There was a crashing silence.
Everyone in the room knew about leveraged buyouts, often called LBOs. In an LBO, a small group of senior executives, usually working with a Wall Street partner, proposes to buy its company from public shareholders, using massive amounts of borrowed money. Critics of this procedure called it stealing the company from its owners and fretted that the growing mountain of corporate debt was hindering America’s ability to compete abroad. Everyone knew LBOs meant deep cuts in research and every other imaginable budget, all sacrificed to pay off debt. Proponents insisted that companies forced to meet steep debt payments grew lean and mean. On one thing they all agreed: The executives who launched LBOs got filthy rich.
“The wolf is not at the door,” Johnson said. No corporate raider was forcing him to do this. “This is simply the option that I think is best for our shareholders. I believe it is a doable transaction, and it can be done at prices much higher than the present stock price. We’re not far enough along this road to make firm conclusions or make a proposal at this point, though.”
Johnson stopped a moment and looked at each of the directors: mostly current and retired chief executives, their median age was sixty-five. They had given him a free hand running RJR Nabisco, and hadn’t objected when he wrenched it from its century-old North Carolina home and transformed it into a monument to nouveau-riche excess. But they had struck down his predecessor for lesser transgressions than the one he was now committing.
“I want you to understand one thing,” Johnson continued. “You people
will have to decide. If you think this isn’t the answer or there’s a better idea, there will be no hard feelings. I just won’t do it. There are other things I can do, and I’ll do them. We’ll sell food assets. We’ll buy back some more of our stock. I have no problem walking right back upstairs, going to work on plan B, and no hard feelings.”
Silence.
Vernon Jordan, the civil rights leader cum Washington lawyer, was the first to speak. “Look, Ross, if you go ahead with this thing, there’s a real likelihood this company is going to be put in play.
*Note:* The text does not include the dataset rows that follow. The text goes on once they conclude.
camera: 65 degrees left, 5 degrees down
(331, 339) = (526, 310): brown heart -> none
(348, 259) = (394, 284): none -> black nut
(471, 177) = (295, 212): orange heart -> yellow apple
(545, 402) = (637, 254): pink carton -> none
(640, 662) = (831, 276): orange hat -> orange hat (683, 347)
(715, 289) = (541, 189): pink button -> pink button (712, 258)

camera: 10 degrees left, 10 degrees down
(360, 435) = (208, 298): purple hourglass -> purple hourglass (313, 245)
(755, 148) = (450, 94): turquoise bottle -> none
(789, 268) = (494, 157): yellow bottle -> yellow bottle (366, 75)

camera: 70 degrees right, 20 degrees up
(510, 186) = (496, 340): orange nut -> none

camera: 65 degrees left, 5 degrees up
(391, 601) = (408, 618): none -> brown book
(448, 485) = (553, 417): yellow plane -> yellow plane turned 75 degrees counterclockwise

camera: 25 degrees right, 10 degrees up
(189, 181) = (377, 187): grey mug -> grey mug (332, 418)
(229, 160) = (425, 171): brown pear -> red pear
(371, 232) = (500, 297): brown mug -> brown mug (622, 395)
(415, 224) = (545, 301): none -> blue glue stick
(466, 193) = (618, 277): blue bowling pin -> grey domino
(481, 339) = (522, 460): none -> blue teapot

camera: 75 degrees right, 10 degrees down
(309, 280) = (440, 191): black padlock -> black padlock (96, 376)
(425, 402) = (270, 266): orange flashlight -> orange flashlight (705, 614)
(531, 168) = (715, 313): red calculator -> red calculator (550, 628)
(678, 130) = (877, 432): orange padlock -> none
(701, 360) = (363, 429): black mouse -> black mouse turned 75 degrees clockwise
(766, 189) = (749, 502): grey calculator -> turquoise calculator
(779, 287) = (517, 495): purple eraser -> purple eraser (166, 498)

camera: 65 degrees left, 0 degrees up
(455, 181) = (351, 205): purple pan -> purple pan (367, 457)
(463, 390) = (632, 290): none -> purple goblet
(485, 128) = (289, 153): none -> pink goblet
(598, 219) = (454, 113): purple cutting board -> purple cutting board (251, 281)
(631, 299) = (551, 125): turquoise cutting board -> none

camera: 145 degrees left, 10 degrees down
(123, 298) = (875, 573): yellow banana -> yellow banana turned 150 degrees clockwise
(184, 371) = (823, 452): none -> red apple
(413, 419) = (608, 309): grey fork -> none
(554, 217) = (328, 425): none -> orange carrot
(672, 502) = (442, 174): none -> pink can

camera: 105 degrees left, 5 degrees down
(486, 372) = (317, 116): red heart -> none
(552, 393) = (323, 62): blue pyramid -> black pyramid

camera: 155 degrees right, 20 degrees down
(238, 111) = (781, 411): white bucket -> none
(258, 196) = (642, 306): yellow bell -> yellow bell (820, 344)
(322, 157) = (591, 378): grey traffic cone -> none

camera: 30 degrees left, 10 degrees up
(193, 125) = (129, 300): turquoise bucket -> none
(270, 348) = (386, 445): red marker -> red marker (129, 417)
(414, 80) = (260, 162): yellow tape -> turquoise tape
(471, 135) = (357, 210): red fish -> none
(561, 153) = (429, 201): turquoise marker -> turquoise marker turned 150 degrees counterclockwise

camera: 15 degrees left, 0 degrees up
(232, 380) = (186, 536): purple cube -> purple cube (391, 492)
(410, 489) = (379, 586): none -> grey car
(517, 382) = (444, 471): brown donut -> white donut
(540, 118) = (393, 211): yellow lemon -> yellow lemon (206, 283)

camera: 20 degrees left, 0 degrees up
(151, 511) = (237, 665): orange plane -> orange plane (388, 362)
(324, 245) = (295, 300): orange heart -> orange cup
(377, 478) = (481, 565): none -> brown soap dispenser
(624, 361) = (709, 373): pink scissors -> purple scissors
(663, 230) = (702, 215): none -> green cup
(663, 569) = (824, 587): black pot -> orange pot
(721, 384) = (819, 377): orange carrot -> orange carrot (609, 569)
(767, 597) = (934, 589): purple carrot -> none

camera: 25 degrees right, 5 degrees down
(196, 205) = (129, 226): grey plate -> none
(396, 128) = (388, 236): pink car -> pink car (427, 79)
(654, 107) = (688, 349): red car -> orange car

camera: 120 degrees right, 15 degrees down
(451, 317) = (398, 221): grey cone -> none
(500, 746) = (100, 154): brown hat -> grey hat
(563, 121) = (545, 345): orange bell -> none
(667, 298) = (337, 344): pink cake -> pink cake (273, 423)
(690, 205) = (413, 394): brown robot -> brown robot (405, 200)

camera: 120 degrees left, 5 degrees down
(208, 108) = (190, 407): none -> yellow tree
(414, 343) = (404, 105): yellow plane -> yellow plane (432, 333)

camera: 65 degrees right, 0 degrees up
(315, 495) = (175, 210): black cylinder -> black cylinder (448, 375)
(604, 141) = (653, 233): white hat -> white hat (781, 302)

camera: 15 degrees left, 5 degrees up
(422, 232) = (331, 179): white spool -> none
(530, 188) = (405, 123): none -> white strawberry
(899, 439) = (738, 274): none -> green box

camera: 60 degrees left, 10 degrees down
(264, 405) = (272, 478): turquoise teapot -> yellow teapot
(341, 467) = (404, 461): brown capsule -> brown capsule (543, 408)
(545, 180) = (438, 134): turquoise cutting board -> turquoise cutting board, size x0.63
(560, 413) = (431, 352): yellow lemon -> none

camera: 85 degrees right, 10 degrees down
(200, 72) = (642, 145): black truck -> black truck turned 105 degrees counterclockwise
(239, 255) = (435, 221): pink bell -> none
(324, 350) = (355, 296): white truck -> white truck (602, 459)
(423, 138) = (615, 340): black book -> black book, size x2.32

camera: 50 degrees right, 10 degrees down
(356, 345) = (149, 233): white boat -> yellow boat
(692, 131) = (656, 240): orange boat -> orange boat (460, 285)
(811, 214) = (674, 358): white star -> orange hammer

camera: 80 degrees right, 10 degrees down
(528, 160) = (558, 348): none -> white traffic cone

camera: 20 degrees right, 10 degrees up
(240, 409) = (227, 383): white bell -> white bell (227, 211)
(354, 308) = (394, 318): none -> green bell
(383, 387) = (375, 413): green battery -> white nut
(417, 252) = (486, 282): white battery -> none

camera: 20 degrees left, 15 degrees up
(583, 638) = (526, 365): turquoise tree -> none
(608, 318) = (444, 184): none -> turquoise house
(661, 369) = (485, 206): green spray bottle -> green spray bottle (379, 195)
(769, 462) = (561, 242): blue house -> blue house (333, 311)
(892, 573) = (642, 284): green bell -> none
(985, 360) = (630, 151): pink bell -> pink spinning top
Somebody might come along and buy this company for more than you can pay. You might not win. I mean, who knows what could happen?”
“That’s my point, Vernon,” Johnson said. “This company
should
be in play. It should be sold to the highest bidder. If somebody wants to offer eighty-five dollars [a share] or more than we can pay, then we’ve all done an even better job for our shareholders. The management of this company is not dedicated to retaining its jobs at the expense of the shareholders.”
“What stage are you at?” asked John Macomber, the former chairman of Celanese. Macomber had been a thorn in Johnson’s side for years.
“In order to preserve the confidentiality here,” Johnson said, “we really haven’t gone very far with the banks. We haven’t got a nickel. But if the board agrees with us on this proposal, we will move forward quickly.”
After a few moments, Juanita Kreps spoke. “You know, it seems a shame [that] we’re forced to take steps like these, breaking up companies like this,” she said. “On other boards I’ve been on there have been the same complaints about the stock languishing. The scenario elsewhere has been different. Managements look more to the future and beyond the immediate discounting of the stock. Why is it different here? Is it an issue of tobacco, with the decline in sales and the problems with the industry?”